Roma, 6 ago (EFE).- As autoridades da Itália impediram neste domingo uma embarcação da ONG Médicos Sem Fronteiras, que não assinou o código de conduta imposto pelo país para regular a gestão da imigração, de desembarcar 127 pessoas resgatadas no Mediterrâneo na ilha de Lampedusa.

Os 127 resgatados, no entanto, foram levados a um porto de Lampedusa por duas embarcações da Guarda Costeira italiana, como explicou a ONG no seu perfil do Twitter.

A embarcação Prudence foi parada a 33 milhas da ilha italiana por dois barcos da Guarda Costeira que realizaram a transferência das pessoas em condições de segurança, para depois levá-las ao porto italiano, detalhou a imprensa local.

A MSF é uma das ONGs que não assinaram o código de conduta, proposto pela Itália e que conta com o apoio da UE, que proíbe, entre outras coisas, as organizações humanitárias de ter acesso a águas territoriais da Líbia, fazer-se detectar por radares ou emitir sinais luminosos que indiquem sua posição aos traficantes de pessoas.

Além disso, exige transparência nas suas fontes de financiamento e que permitam o acesso de oficiais armados aos seus barcos, um ponto que a MSF rechaçou.

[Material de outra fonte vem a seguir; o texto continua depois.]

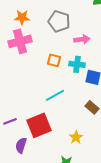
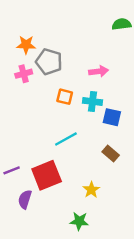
gray pentagon: (59, 21) -> (49, 62), moved
pink cross: (20, 41) -> (24, 74), size x0.6

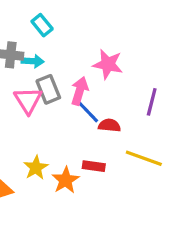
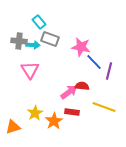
gray rectangle: (48, 89) -> (50, 39), moved, turned -48
pink arrow: (80, 91) -> (69, 92), moved, turned 36
blue line: (87, 111) -> (94, 62), moved

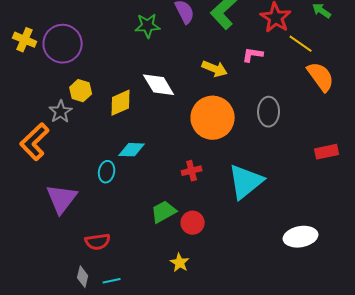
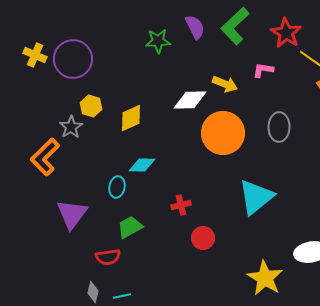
white diamond: (159, 85) -> (190, 100), moved, turned -60
red cross: (192, 171) -> (181, 205), moved
green trapezoid: (164, 212) -> (130, 227), moved
yellow star: (180, 263) -> (265, 278), moved, size x1.8

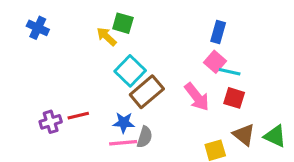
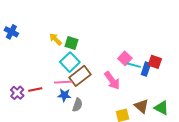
green square: (123, 23) -> (72, 43), moved
blue rectangle: (218, 32) -> (146, 69), moved
red square: (234, 98) -> (155, 62), moved
purple cross: (51, 122) -> (17, 93), turned -32
pink line: (123, 143) -> (63, 82), moved

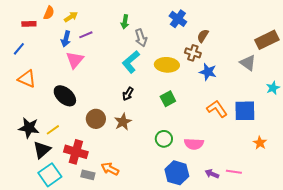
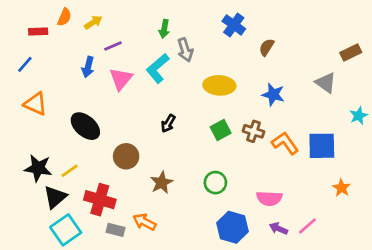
blue arrow: (66, 39) -> (88, 67), moved
brown rectangle: (267, 40) -> (351, 53), size x0.7
brown cross: (193, 53) -> (254, 131), moved
pink triangle: (75, 60) -> (121, 79), moved
cyan L-shape: (131, 62) -> (158, 68), moved
brown star: (123, 122) -> (162, 183), moved
pink semicircle: (194, 144) -> (269, 198), moved
pink line: (234, 172) -> (307, 226), turned -49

"A MSF não tem problema com a presença de funcionários a bordo, mas sem armas. Trabalhamos diariamente em todas as partes do mundo para impedir que armas entrem, por exemplo, em nossos hospitais (...)", explicou o diretor-geral do Médicos Sem Fronteiras na Itália, Gabriele Eminente, em um vídeo publicado no Twitter.

Eminente afirma que a MSF "continuará salvando vidas no mar "e lembra que nos últimos dois anos e meio a ONG ajudou "quase 70 mil pessoas".

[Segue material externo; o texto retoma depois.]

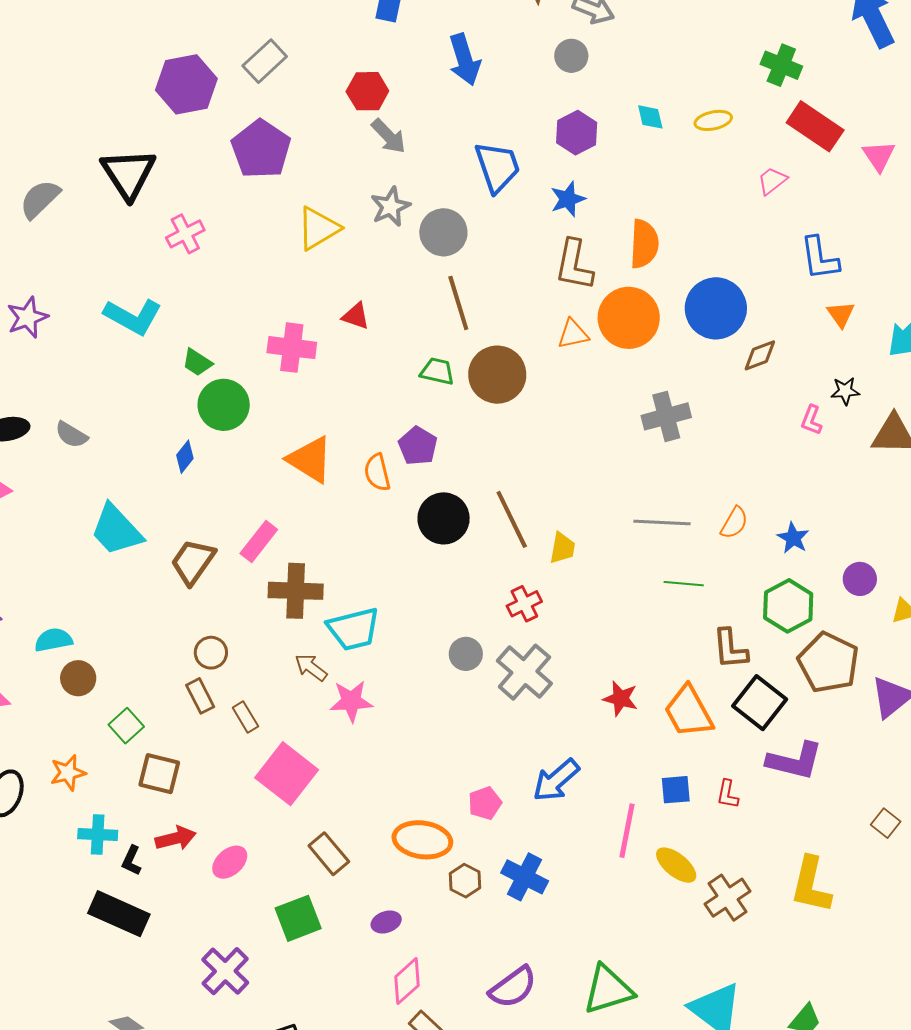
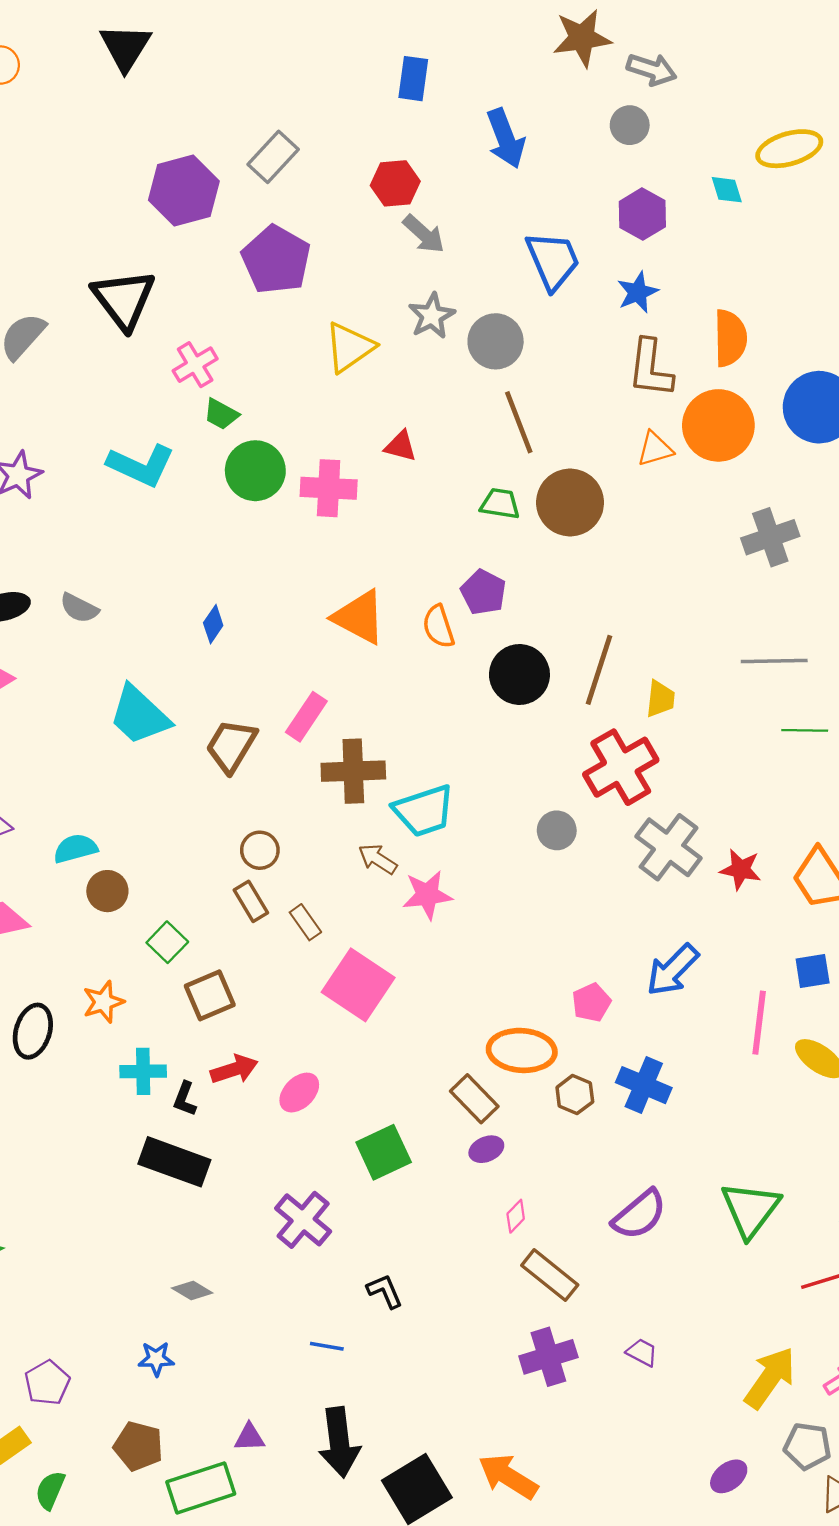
yellow ellipse: (713, 120) -> (789, 149), moved, size x1.5
green trapezoid: (197, 362) -> (221, 414), moved
green circle: (224, 405) -> (255, 471), moved
brown line: (512, 519) -> (599, 670), turned 48
red cross: (524, 604) -> (621, 767), size x1.8
gray cross: (524, 672) -> (669, 847), moved
brown square: (159, 774) -> (210, 995), turned -33
brown rectangle: (329, 854) -> (474, 1099), moved
pink diamond: (407, 981) -> (516, 1216), size x0.6
green triangle: (608, 990) -> (750, 1209), turned -32

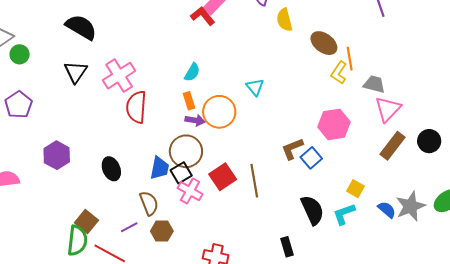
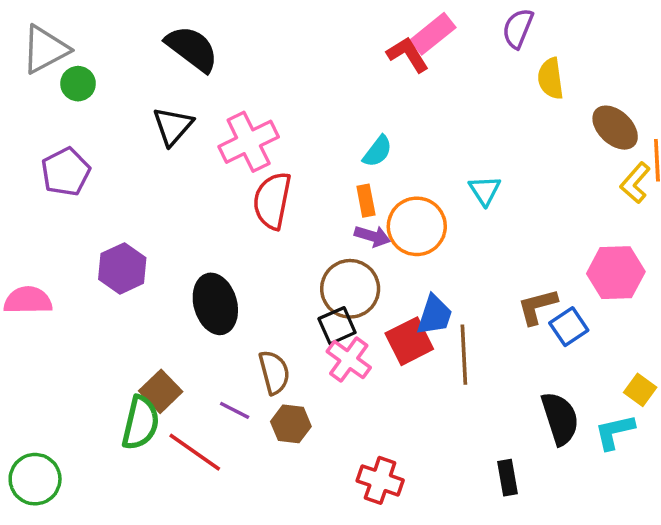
blue trapezoid: (160, 168) -> (435, 315), moved
black ellipse: (111, 169) -> (215, 304), size x1.4
purple line: (129, 227) -> (235, 410), turned 48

Em nota, A MSF esclarece que:

Na verdade, a Itália não impediu que MSF desembarcasse 127 pessoas resgatadas em Lampedusa. Ocorre que o porto de Lampedusa é raso para o calado do Prudence, o navio de MSF que levava os sobreviventes e que tem capacidade para 500 pessoas. Então, como acontece frequentemente, os resgatados foram transferidos para um barco da Guarda Costeira italiana, sob a orientação do Centro de Coordenação de Resgate Marítimo de Roma (CCRM). O navio de MSF seguiu para a Sicília, também na Itália, para reabastecer e voltar ao Mediterrâneo Central. Todos os resgates feitos por MSF nessa região ocorrem em coordenação com o CCRM, e assim continua a acontecer.